Several studies22,23 have found survival rates of 99% in the mandible and 97.8% in the maxilla for implants supporting overdentures after a 5-year follow-up, this being a statistically significant difference (P < 0.05). In another study24 with a 5-year follow-up, no significant differences were found between splinted and nonsplinted mandibular overdentures, a finding that is in agreement with this study. In a recent meta-analysis, there was no evidence of differences in success rates between tilted and axial implants in either the prospective or retrospective studies subject to review.25
In the present study, the number of implants placed in the maxilla had a significant influence on survival, the survival rate of 6 implants being 100%, while survival on 4 implants was 85.7%. Mericske-Stern et al26 found an accumulated survival rate of 94.2% at 5 years for maxillary overdentures retained by 4 implants. Zitzmann and Marinello27 recommend the placement of 7 or more implants for retaining maxillary overdentures, having found a survival rate of 94.4% among 10 patients after 12 months. Slot et al,28 in a systematic review of maxillary overdentures with at least 1 year of functional loading that included 3,116 implants, found a higher survival rate among 6 implants with a bar (98.2%) than with 4 implants with a bar (96.3%) or 4 isolated implants with ball attachments (95.2%), although the differences were not significant.

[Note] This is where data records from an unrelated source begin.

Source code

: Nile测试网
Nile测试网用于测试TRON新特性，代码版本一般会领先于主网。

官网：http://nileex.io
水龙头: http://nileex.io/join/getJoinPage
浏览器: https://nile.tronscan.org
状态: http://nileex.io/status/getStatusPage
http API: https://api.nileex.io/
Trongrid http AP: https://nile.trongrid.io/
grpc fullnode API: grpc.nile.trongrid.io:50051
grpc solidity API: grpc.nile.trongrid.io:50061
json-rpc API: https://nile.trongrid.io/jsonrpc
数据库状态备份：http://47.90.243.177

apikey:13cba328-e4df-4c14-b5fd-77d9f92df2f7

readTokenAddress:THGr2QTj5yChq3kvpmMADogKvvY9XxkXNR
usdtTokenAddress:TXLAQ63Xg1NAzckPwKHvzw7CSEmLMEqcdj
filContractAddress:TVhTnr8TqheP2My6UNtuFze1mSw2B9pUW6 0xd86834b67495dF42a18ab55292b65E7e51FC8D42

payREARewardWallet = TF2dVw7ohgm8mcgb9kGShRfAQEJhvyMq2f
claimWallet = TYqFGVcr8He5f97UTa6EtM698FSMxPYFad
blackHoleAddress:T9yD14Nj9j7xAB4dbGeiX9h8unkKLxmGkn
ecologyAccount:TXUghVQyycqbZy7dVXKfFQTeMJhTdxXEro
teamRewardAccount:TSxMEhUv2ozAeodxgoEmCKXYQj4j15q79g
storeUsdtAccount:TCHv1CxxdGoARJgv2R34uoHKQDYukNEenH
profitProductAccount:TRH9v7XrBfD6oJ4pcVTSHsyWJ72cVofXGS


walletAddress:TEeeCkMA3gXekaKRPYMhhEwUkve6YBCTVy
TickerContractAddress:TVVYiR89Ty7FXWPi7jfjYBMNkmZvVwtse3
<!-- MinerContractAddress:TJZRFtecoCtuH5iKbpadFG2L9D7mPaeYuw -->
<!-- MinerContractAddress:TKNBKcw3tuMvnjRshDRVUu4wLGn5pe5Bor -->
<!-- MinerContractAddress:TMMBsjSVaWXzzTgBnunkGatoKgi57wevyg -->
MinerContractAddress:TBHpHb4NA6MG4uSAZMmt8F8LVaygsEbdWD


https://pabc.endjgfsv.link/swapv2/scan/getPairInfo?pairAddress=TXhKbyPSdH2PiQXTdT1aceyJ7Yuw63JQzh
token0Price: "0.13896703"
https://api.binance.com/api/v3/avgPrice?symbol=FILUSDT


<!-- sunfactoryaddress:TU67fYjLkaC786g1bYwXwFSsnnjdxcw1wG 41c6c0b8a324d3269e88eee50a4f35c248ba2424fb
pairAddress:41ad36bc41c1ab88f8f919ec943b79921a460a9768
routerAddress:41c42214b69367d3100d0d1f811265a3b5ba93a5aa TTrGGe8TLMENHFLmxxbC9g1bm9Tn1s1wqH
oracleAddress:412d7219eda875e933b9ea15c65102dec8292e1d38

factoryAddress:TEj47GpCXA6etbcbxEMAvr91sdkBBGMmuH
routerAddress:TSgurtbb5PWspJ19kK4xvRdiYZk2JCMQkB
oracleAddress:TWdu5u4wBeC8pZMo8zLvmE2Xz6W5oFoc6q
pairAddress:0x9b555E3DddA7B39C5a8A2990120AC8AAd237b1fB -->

Dental implants in patients wearing overdentures had a high survival rate in the long term (mean duration of follow-up 95 ± 20.3 months). Age, sex, and splinting did not have a significant influence on implant survival. For smokers with fewer implants retaining the overdentures, there were higher numbers of implant failures. The long-term results suggest that 3-implant mandibular overdentures have an equivalent survival rate to 4-implant cases. In the maxilla, the long-term results show that 6 implants may be the best treatment strategy in terms of survival.